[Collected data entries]
* * * * * * *
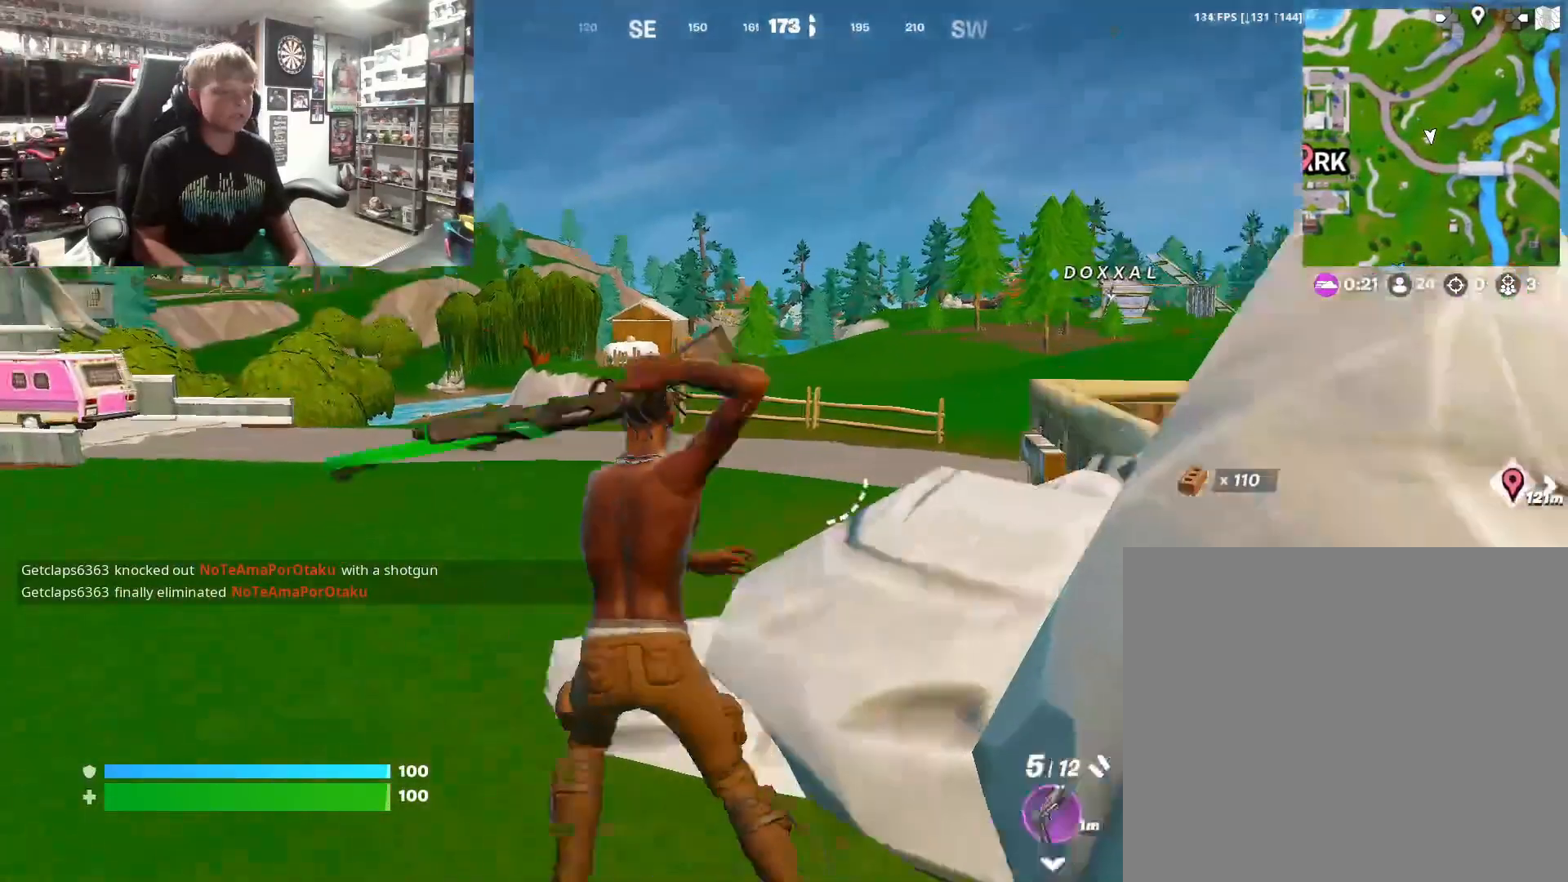
{"buttons": ["R2"], "left_stick": "left", "right_stick": "center", "events": [[33, "R1", "up"], [100, "left_stick", "left"], [467, "R2", "down"]]}
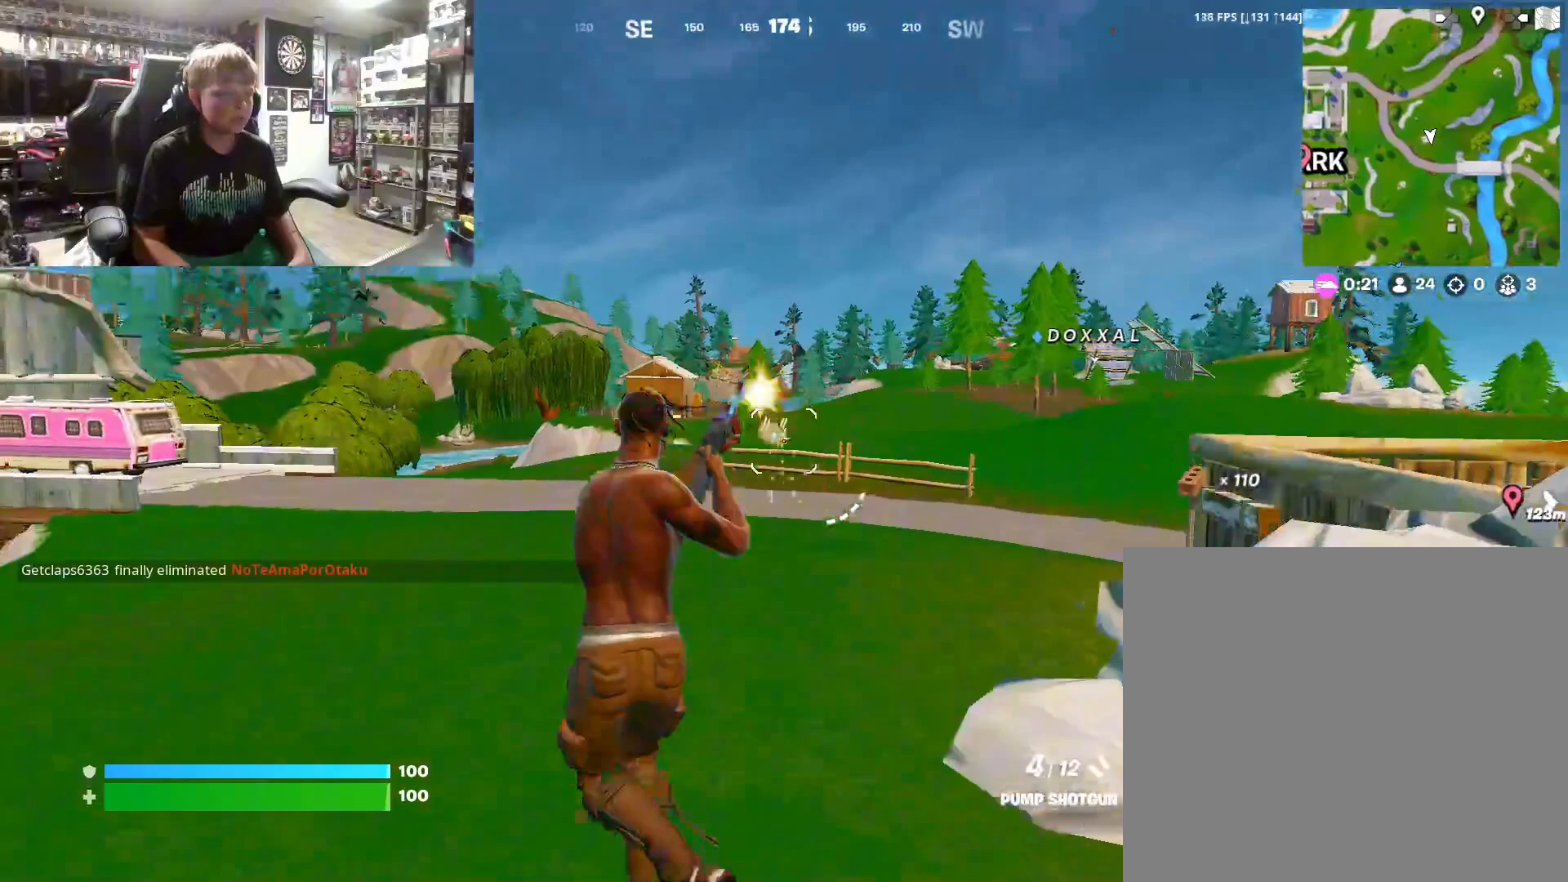
{"buttons": [], "left_stick": "up", "right_stick": "center", "events": [[33, "left_stick", "center"], [67, "R2", "up"], [100, "left_stick", "up"], [200, "R1", "down"], [300, "R1", "up"]]}
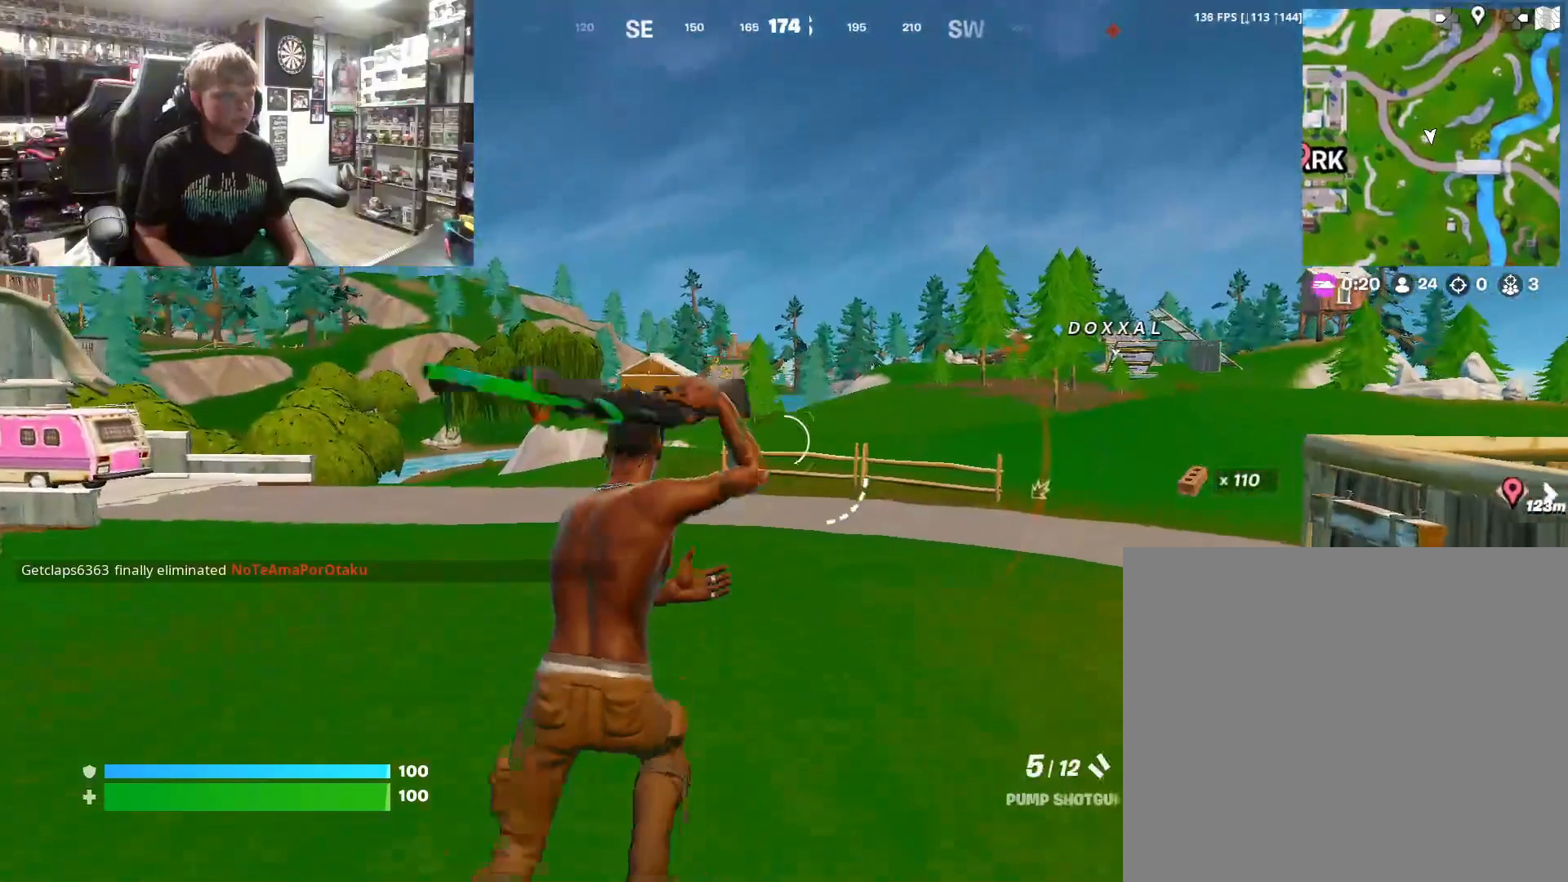
{"buttons": [], "left_stick": "center", "right_stick": "center", "events": [[33, "left_stick", "center"]]}
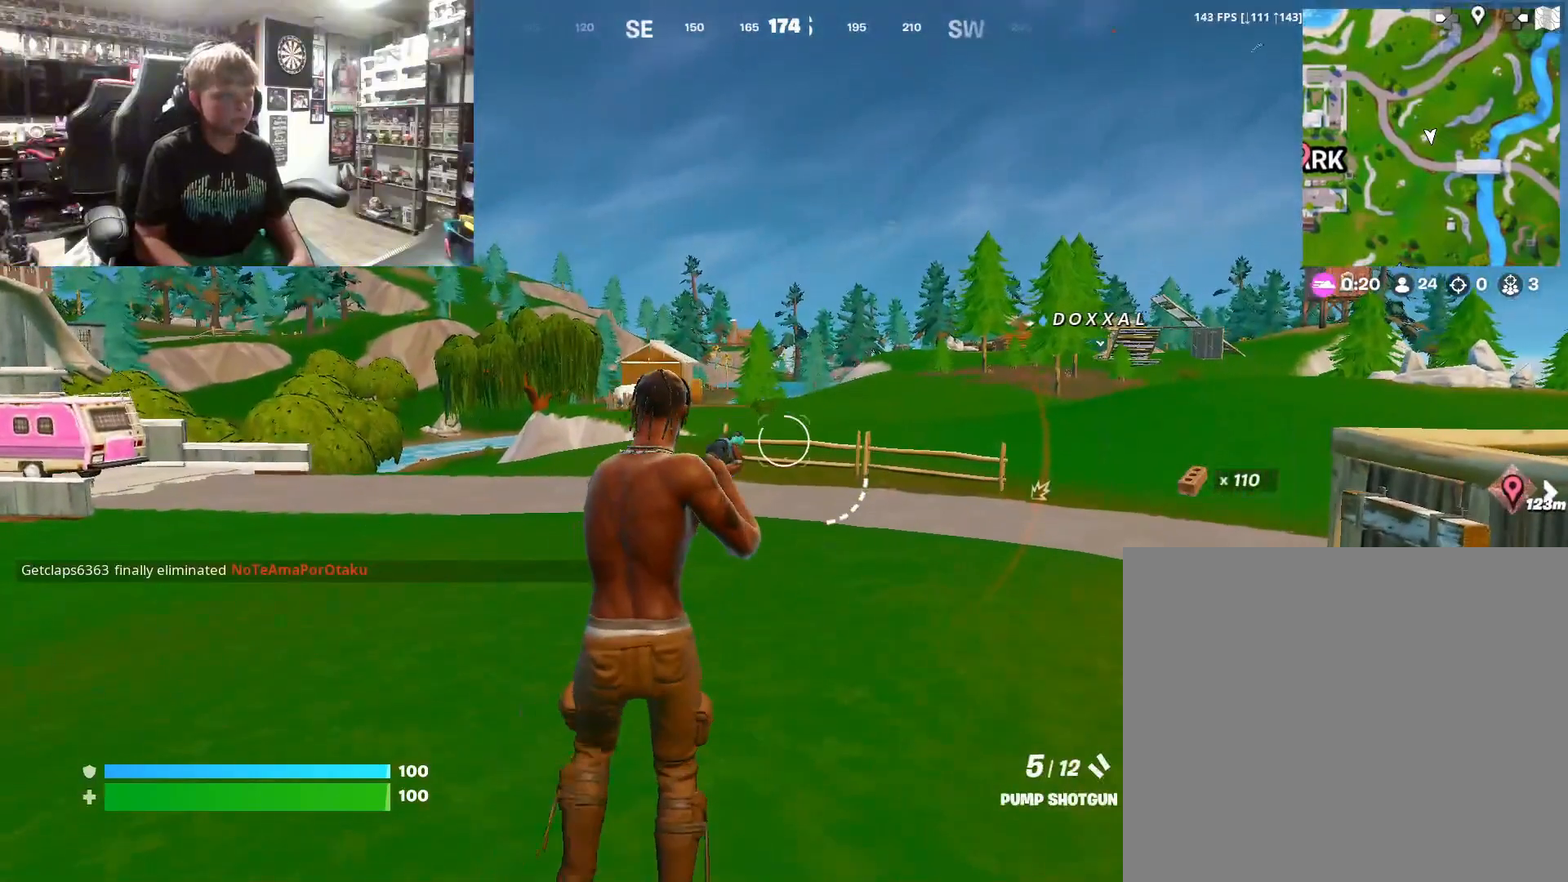
{"buttons": ["DPAD_RIGHT"], "left_stick": "center", "right_stick": "center", "events": [[200, "DPAD_UP", "down"], [300, "DPAD_UP", "up"], [500, "DPAD_RIGHT", "down"]]}
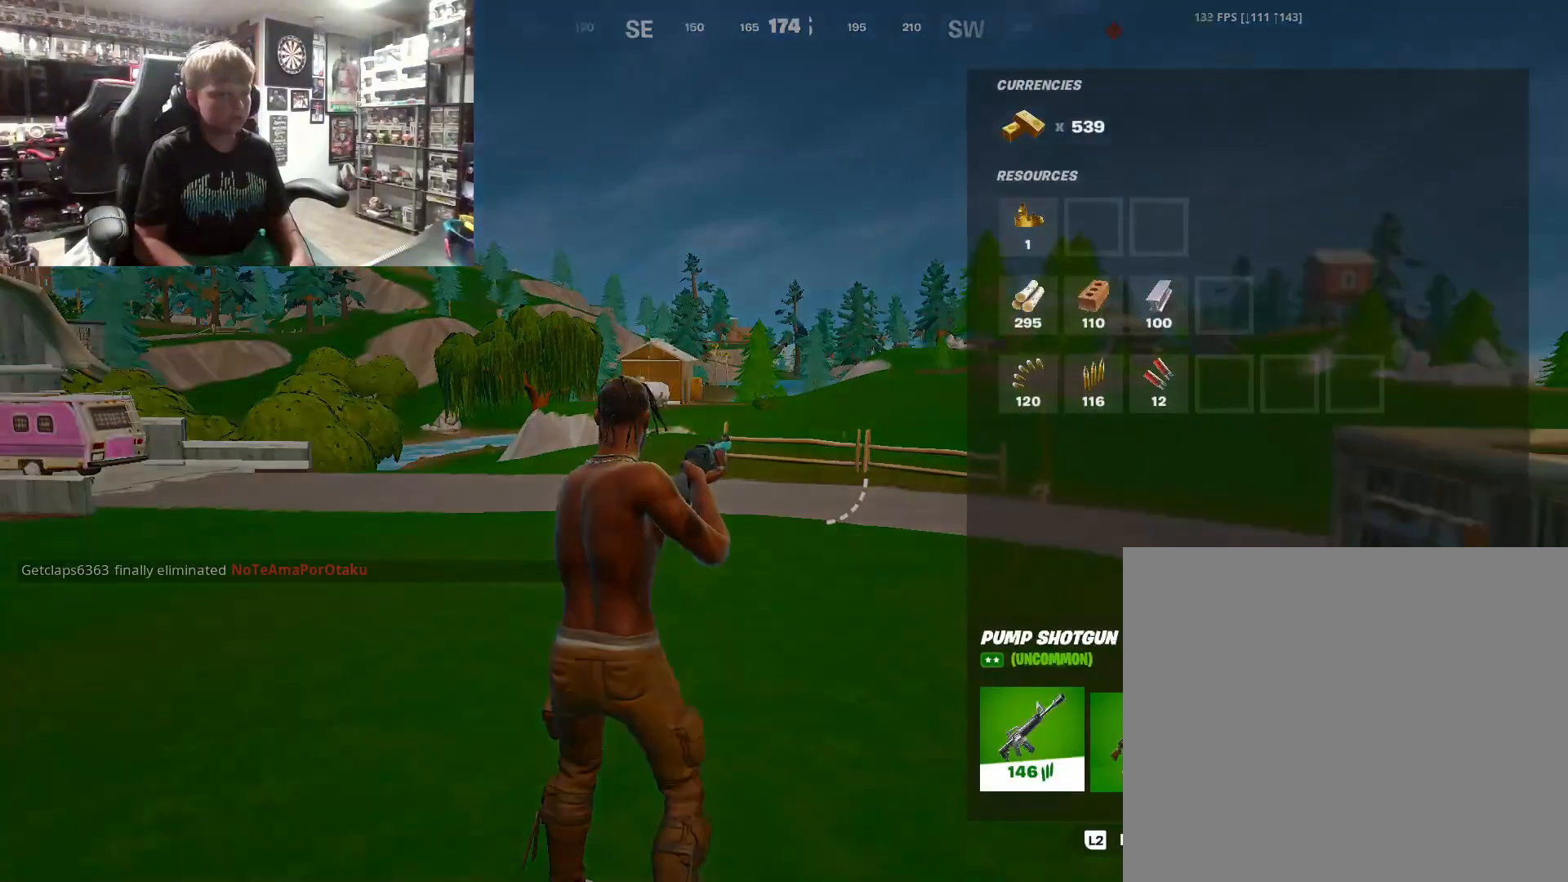
{"buttons": ["DPAD_RIGHT"], "left_stick": "center", "right_stick": "center", "events": [[100, "DPAD_RIGHT", "up"], [300, "SQUARE", "down"], [433, "SQUARE", "up"], [467, "DPAD_RIGHT", "down"]]}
* * * * * * *
--- What you will do ---
In the copy, no pictures should appear; the records themselves must be repeated exactly.

--- Response area ---
{"buttons": ["R2"], "left_stick": "left", "right_stick": "center", "events": [[33, "R1", "up"], [100, "left_stick", "left"], [467, "R2", "down"]]}
{"buttons": [], "left_stick": "up", "right_stick": "center", "events": [[33, "left_stick", "center"], [67, "R2", "up"], [100, "left_stick", "up"], [200, "R1", "down"], [300, "R1", "up"]]}
{"buttons": [], "left_stick": "center", "right_stick": "center", "events": [[33, "left_stick", "center"]]}
{"buttons": ["DPAD_RIGHT"], "left_stick": "center", "right_stick": "center", "events": [[200, "DPAD_UP", "down"], [300, "DPAD_UP", "up"], [500, "DPAD_RIGHT", "down"]]}
{"buttons": ["DPAD_RIGHT"], "left_stick": "center", "right_stick": "center", "events": [[100, "DPAD_RIGHT", "up"], [300, "SQUARE", "down"], [433, "SQUARE", "up"], [467, "DPAD_RIGHT", "down"]]}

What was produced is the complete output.